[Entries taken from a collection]
++++++++++

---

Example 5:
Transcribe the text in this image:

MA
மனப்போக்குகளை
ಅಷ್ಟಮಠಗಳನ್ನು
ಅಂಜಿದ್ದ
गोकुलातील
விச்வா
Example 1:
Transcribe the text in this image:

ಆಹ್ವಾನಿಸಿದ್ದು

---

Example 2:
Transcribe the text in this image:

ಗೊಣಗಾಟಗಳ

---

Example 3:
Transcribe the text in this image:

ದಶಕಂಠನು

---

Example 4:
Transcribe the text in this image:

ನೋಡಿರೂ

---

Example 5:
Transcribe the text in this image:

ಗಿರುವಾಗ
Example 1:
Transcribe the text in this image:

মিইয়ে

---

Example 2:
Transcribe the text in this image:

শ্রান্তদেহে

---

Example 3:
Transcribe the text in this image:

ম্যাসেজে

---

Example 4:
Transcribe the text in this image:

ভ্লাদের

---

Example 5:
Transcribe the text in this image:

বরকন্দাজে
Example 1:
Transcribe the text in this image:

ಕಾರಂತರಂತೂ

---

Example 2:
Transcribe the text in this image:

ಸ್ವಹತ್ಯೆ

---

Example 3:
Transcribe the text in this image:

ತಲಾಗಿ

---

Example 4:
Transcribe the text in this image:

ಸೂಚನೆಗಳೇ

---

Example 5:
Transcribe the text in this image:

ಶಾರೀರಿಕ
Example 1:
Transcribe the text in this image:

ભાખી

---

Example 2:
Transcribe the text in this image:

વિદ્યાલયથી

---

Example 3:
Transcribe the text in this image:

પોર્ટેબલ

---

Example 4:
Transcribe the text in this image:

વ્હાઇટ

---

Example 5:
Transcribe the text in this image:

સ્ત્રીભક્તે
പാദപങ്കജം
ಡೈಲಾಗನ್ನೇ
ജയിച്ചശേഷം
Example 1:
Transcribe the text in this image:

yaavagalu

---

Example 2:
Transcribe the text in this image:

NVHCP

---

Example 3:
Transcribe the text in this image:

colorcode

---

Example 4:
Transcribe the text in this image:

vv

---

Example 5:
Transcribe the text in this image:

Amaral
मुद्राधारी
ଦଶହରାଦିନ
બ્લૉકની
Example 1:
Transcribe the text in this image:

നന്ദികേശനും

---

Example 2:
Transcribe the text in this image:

++++++++++

** WHAT YOU HAVE TO DO **
Retype each line above with no alterations.

** FINISHED TASK **
---

Example 5:
Transcribe the text in this image:

MA
மனப்போக்குகளை
ಅಷ್ಟಮಠಗಳನ್ನು
ಅಂಜಿದ್ದ
गोकुलातील
விச்வா
Example 1:
Transcribe the text in this image:

ಆಹ್ವಾನಿಸಿದ್ದು

---

Example 2:
Transcribe the text in this image:

ಗೊಣಗಾಟಗಳ

---

Example 3:
Transcribe the text in this image:

ದಶಕಂಠನು

---

Example 4:
Transcribe the text in this image:

ನೋಡಿರೂ

---

Example 5:
Transcribe the text in this image:

ಗಿರುವಾಗ
Example 1:
Transcribe the text in this image:

মিইয়ে

---

Example 2:
Transcribe the text in this image:

শ্রান্তদেহে

---

Example 3:
Transcribe the text in this image:

ম্যাসেজে

---

Example 4:
Transcribe the text in this image:

ভ্লাদের

---

Example 5:
Transcribe the text in this image:

বরকন্দাজে
Example 1:
Transcribe the text in this image:

ಕಾರಂತರಂತೂ

---

Example 2:
Transcribe the text in this image:

ಸ್ವಹತ್ಯೆ

---

Example 3:
Transcribe the text in this image:

ತಲಾಗಿ

---

Example 4:
Transcribe the text in this image:

ಸೂಚನೆಗಳೇ

---

Example 5:
Transcribe the text in this image:

ಶಾರೀರಿಕ
Example 1:
Transcribe the text in this image:

ભાખી

---

Example 2:
Transcribe the text in this image:

વિદ્યાલયથી

---

Example 3:
Transcribe the text in this image:

પોર્ટેબલ

---

Example 4:
Transcribe the text in this image:

વ્હાઇટ

---

Example 5:
Transcribe the text in this image:

સ્ત્રીભક્તે
പാദപങ്കജം
ಡೈಲಾಗನ್ನೇ
ജയിച്ചശേഷം
Example 1:
Transcribe the text in this image:

yaavagalu

---

Example 2:
Transcribe the text in this image:

NVHCP

---

Example 3:
Transcribe the text in this image:

colorcode

---

Example 4:
Transcribe the text in this image:

vv

---

Example 5:
Transcribe the text in this image:

Amaral
मुद्राधारी
ଦଶହରାଦିନ
બ્લૉકની
Example 1:
Transcribe the text in this image:

നന്ദികേശനും

---

Example 2:
Transcribe the text in this image:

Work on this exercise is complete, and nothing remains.